項目名所属ノードオリジナルのデフォルト値 (推定)現在設定している値設定変更の理由
map_update_intervalslam_toolbox5.0 s5.0 s以前は2.0sに短縮していたが、CPU負荷が高く処理落ちの原因となっていたため、標準値に戻して負荷を下げた。
transform_timeoutslam_toolbox0.2 s0.5 sMQTT/Wi-Fi経由でのデータ到着ジッター(揺らぎ)を許容し、TF変換エラーによる地図作成中断を防ぐため。
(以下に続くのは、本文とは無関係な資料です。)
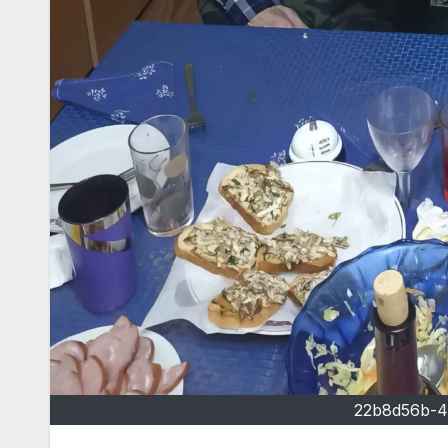
22b8d56b-4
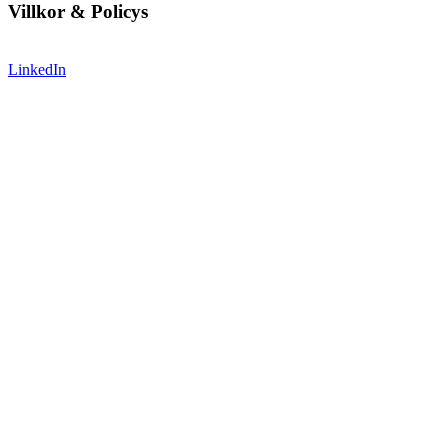
Villkor & Policys
LinkedIn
minimum_time_intervalslam_toolbox0.0 s (制限なし)0.5 s【負荷対策】 スキャンデータが高速に来ても、最低0.5秒は間隔を空けて処理することで、PCの計算リソースを節約する。
max_laser_rangeslam_toolbox20.0 m (可変)12.0 m使用している LiDAR (RPLidar A1) の計測限界距離に合わせ、無効な遠方データを計算から除外するため。
stack_size_to_useslam_toolbox40000000 (一部Ver)40000000マップのシリアライズ(保存・変換)時にメモリ不足でクラッシュするのを防ぐため、十分なスタックサイズを明示的に確保。
tf_buffer_durationslam_toolbox30.0 s30.0 sWi-Fi遅延環境下でもループクロージャ(位置補正)計算に必要な過去のTFデータを確実に参照できるようにするため。
odom_frameslam_toolboxodomodomEKF (ekf_node) が出力するフレーム名と厳密に一致させ、高精度なオドメトリを利用するため(明示指定)。
minimum_travel_distanceslam_toolbox0.5 m0.1 m狭い室内での移動を想定し、少し動いただけで細かく地図を更新するようにして、詳細な形状を捉えやすくした。
minimum_travel_headingslam_toolbox0.5 rad0.1 rad回転時の更新頻度を高め、旋回中の形状崩れ(壁の二重化など)を防ぐため。